Document passage.
_ _ _ _ _ _ _

Human Sustainability is Infrastructure.
In hospitality, the word sustainability is everywhere now.
We talk about sourcing. About composting. About zero-waste cocktails and reclaimed wood and beautiful local everything. These conversations matter — but there’s one kind of sustainability we rarely talk about out loud:
The sustainability of the people doing the work.
The line cooks who haven’t had a break in ten hours. The servers working through injury because it’s “not bad enough to call out.” The managers who smile through a dinner rush, then cry in their car. The owners running payroll at midnight while telling the world they’re thriving.
These aren’t exceptions. They’re patterns. And they don’t get better on their own.
Over the past decade, I’ve worked across hospitality in a dozen forms — front-of-house, brand leadership, digital strategy, operations, training. I’ve built service systems for Michelin-aspiring restaurants, managed communications for cultural institutions, and developed brand strategy for teams across retail, fine dining, and nonprofit projects.

_ _ _ _ _ _ _

Listed records.
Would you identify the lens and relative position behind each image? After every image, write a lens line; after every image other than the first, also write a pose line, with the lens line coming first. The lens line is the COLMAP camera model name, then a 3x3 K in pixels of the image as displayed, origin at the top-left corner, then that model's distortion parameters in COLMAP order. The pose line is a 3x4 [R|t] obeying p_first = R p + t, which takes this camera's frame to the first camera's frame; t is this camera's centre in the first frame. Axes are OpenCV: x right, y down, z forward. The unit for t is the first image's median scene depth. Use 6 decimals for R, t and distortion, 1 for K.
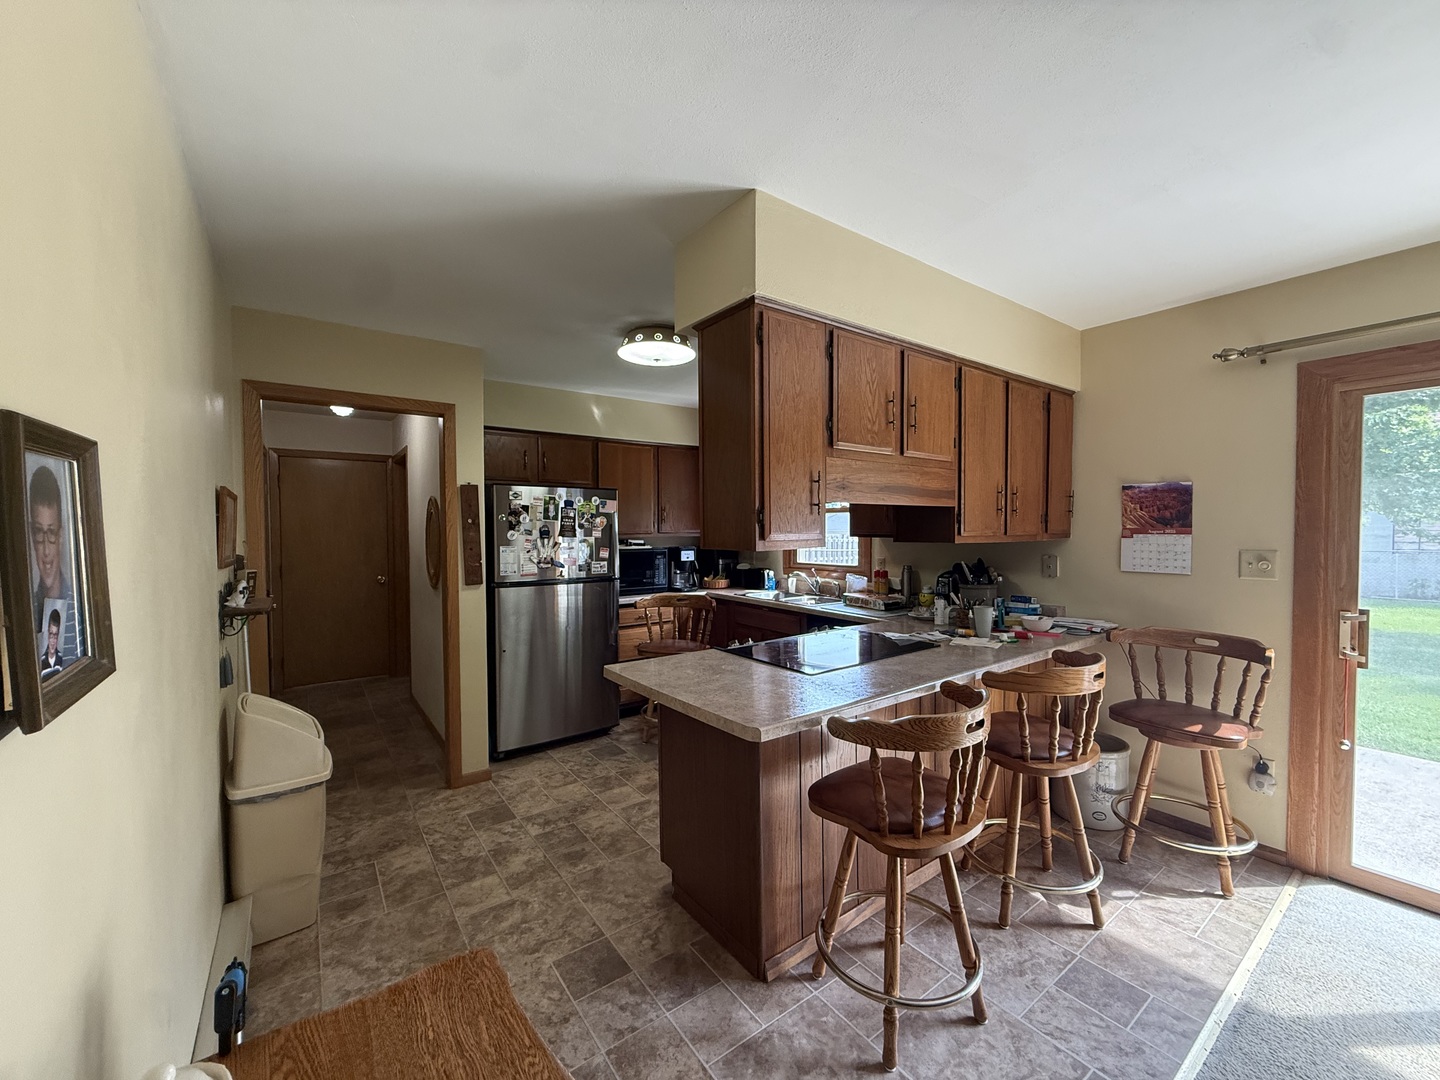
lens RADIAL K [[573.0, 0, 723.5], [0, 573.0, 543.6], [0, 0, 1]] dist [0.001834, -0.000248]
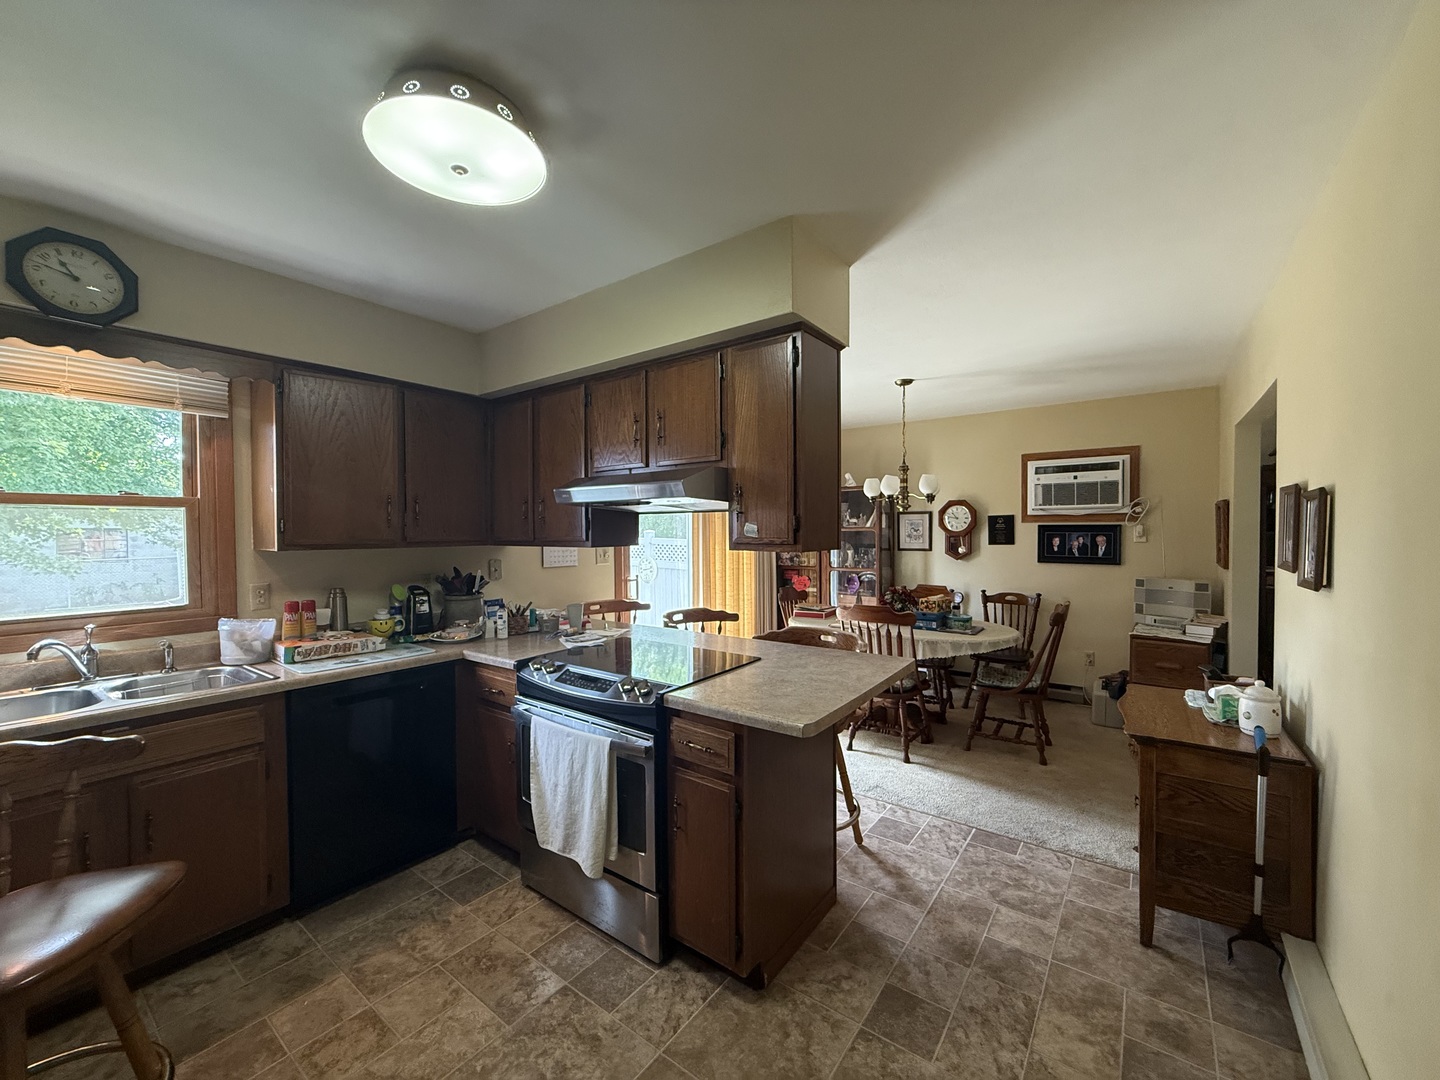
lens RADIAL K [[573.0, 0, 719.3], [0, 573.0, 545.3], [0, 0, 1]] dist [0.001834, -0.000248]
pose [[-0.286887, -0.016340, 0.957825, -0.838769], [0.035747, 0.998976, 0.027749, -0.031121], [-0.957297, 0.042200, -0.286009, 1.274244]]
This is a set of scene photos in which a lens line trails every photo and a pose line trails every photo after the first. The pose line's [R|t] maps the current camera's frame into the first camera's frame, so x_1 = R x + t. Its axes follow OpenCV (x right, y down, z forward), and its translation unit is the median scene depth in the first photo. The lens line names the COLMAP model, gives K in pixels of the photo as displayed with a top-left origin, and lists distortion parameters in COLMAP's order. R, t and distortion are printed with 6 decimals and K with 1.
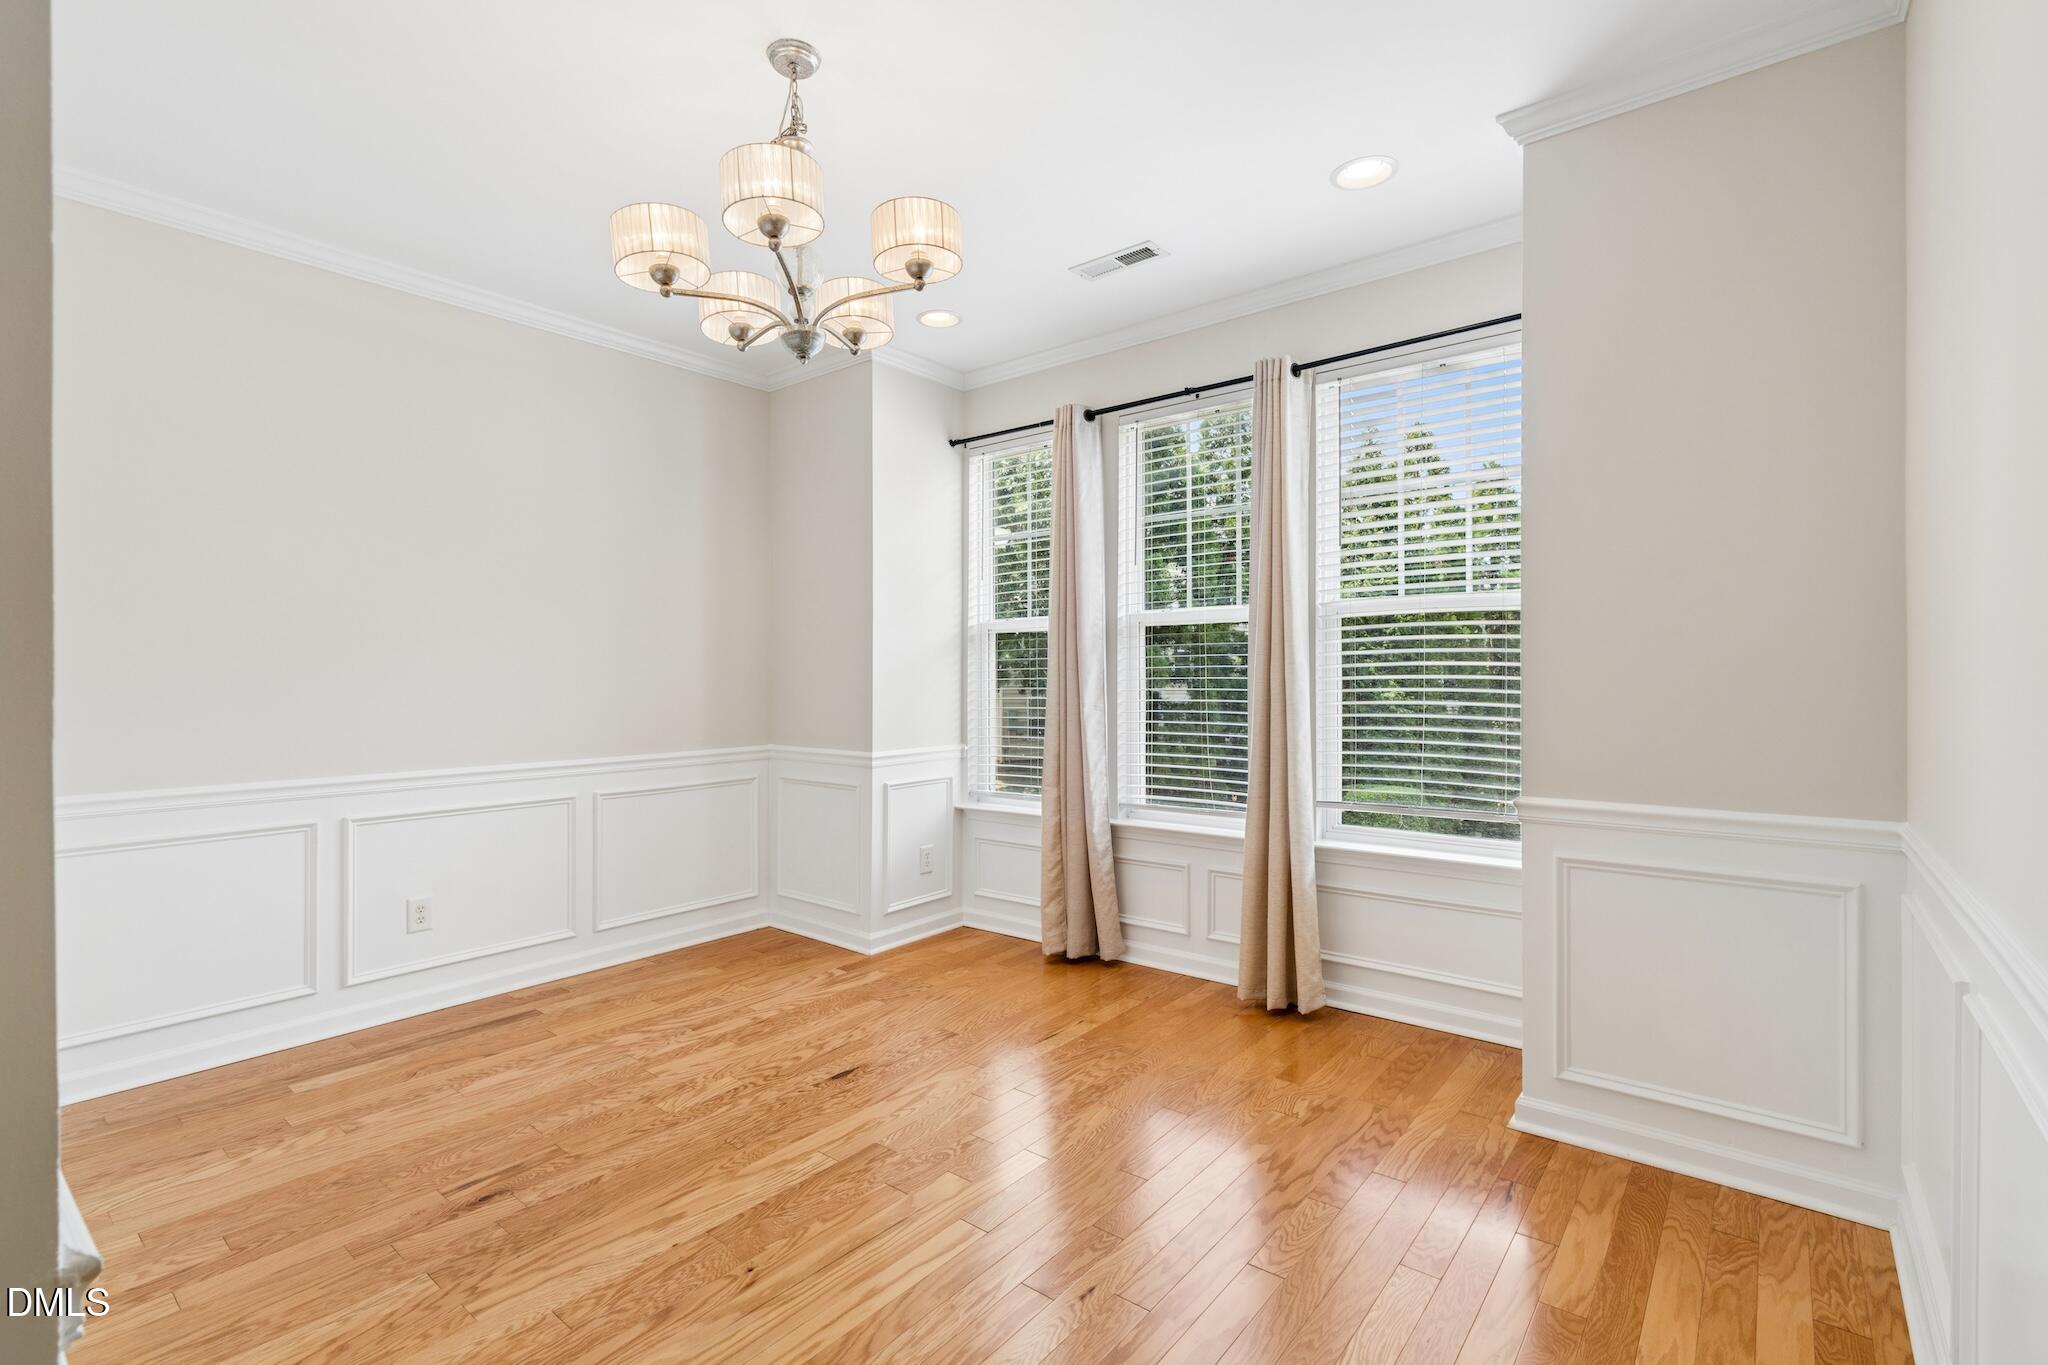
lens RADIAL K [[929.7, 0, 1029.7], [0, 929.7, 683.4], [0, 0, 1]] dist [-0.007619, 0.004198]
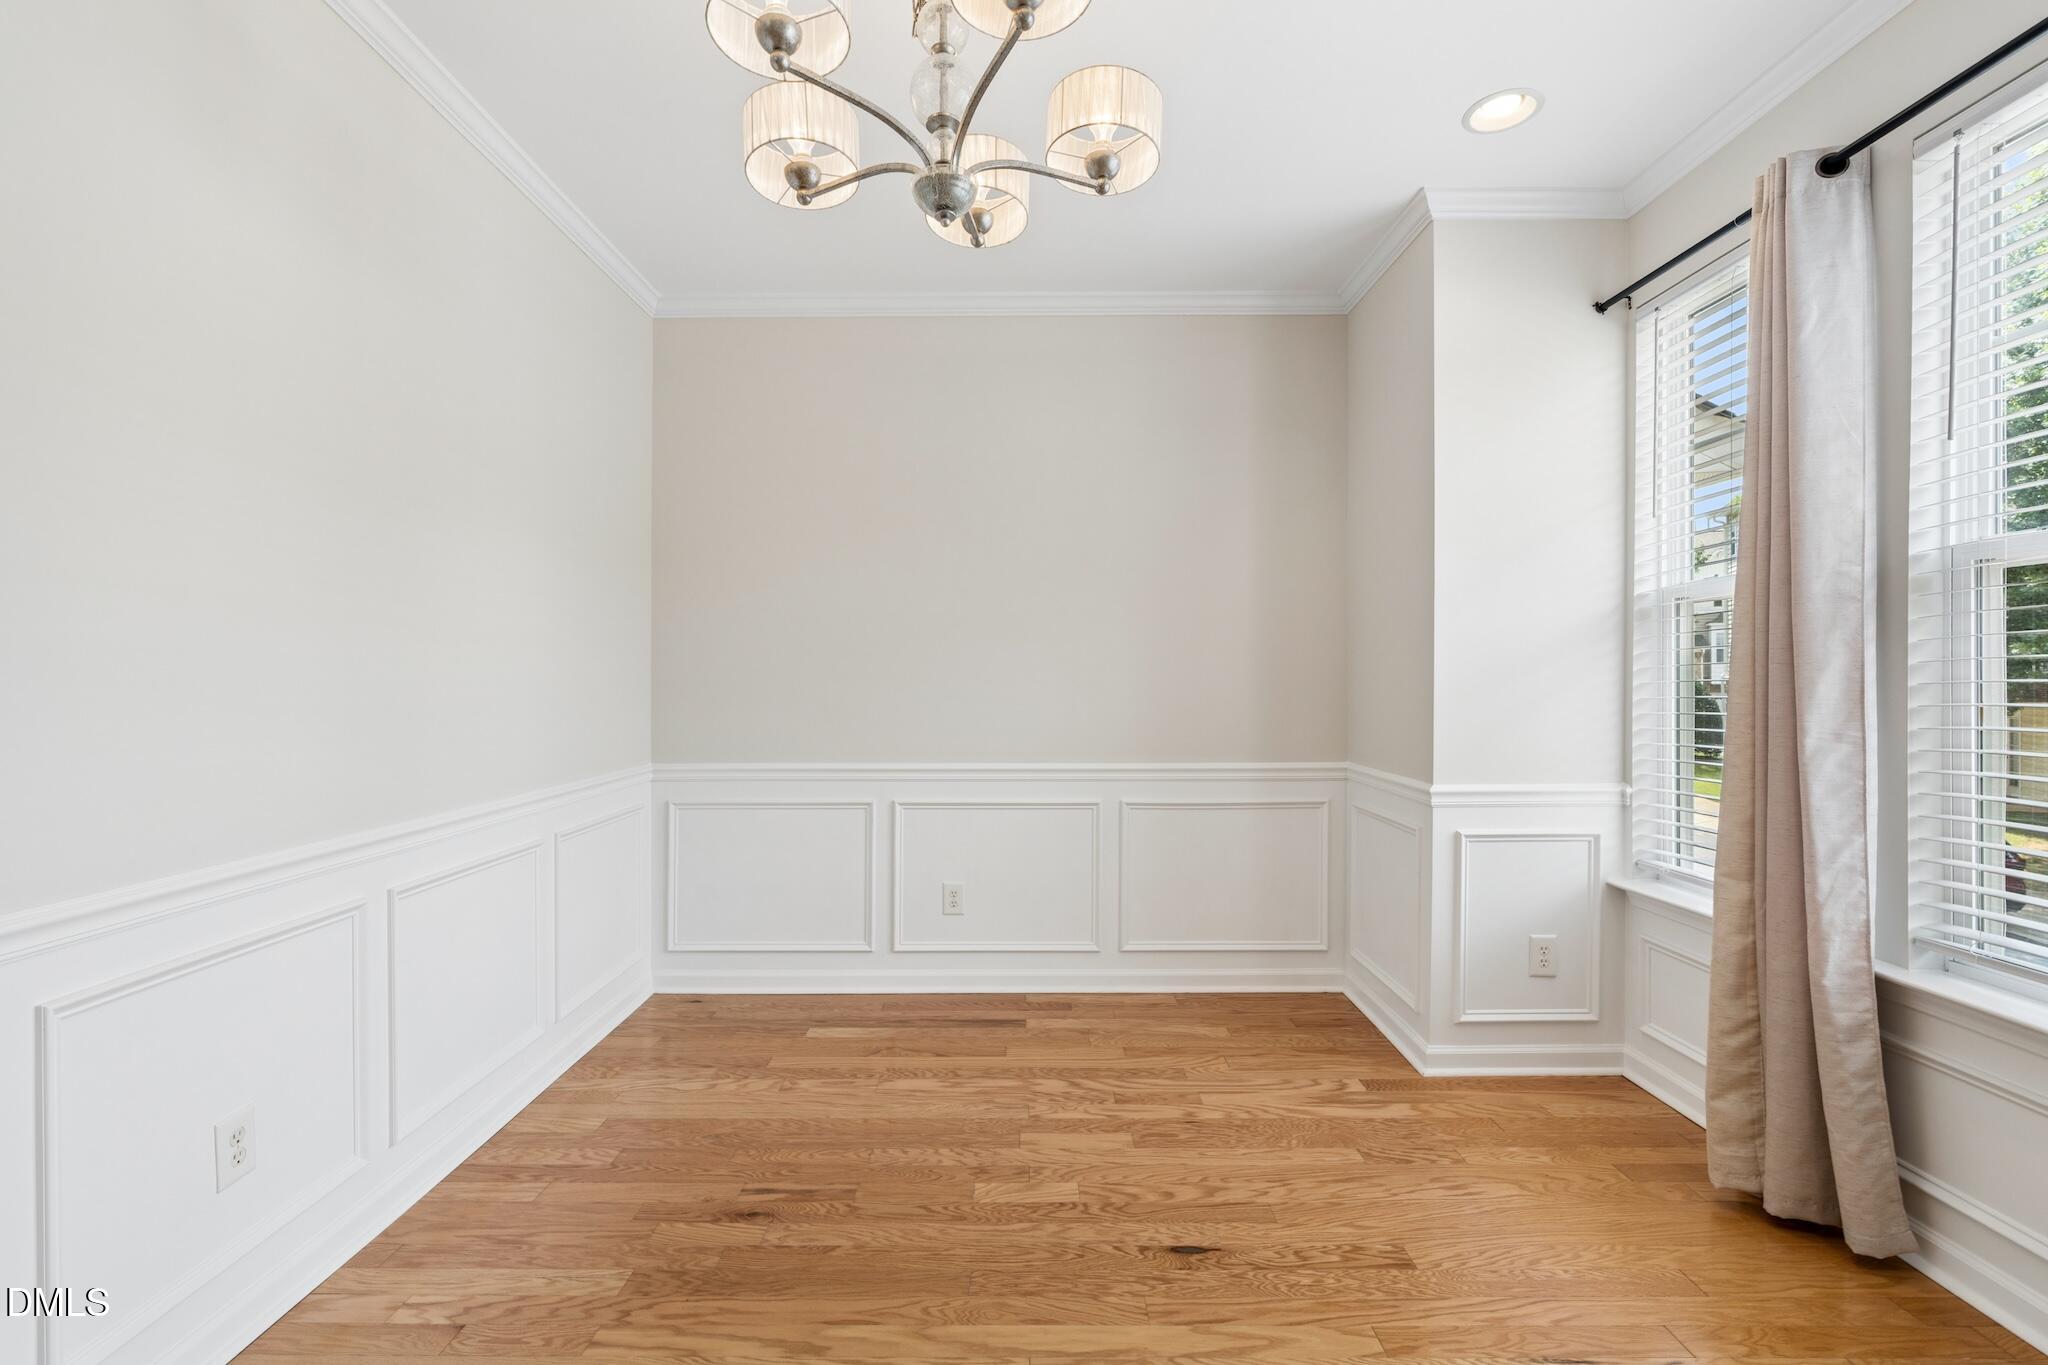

_ _ _ _ _ _ _

Tasks.
• a. In the piece on human sustainability in hospitality, what do managers do after smiling through a dinner rush?
• b. Continue the piece on human sustainability in hospitality from its last sentence.

Responses by item number.
• a. They cry in their car.

• b.
The environments changed. But the symptoms didn’t.
Many of us carry entire systems on our backs — organizing, holding, adapting, and fixing — with no room for our own breath. No recovery. No rhythm. And no clarity about what’s expected until we’ve already failed to meet it.
That’s why I talk about emotional sustainability. Not as a soft add-on. Not as something extra. But as the foundation for everything else.
Because when we design systems that give people room to rest, room to learn, and room to be human — the work becomes more consistent. The culture gets stronger. The guests feel it. The brand aligns.
I’ve seen it firsthand.
I’ve implemented systems that removed ambiguity from service.
Built scripts that eased tension between staff and guests.
Created digital flows that actually felt like the brand — not just looked like it.
I’ve watched team members find their rhythm again, and I’ve watched guests respond in kind.
And I’ve also felt the cost when that care wasn’t in place. I’ve lived the burnout. I’ve stayed silent to keep the peace. I’ve taken pride in overextension, thinking it meant I was strong.
It didn’t. It just meant I didn’t feel safe to stop.
I don’t want to build experiences that require people to disappear to make them work. I want to build systems that feel like support — not weight.
That beauty and sustainability can — and should — exist behind the scenes as much as on the plate.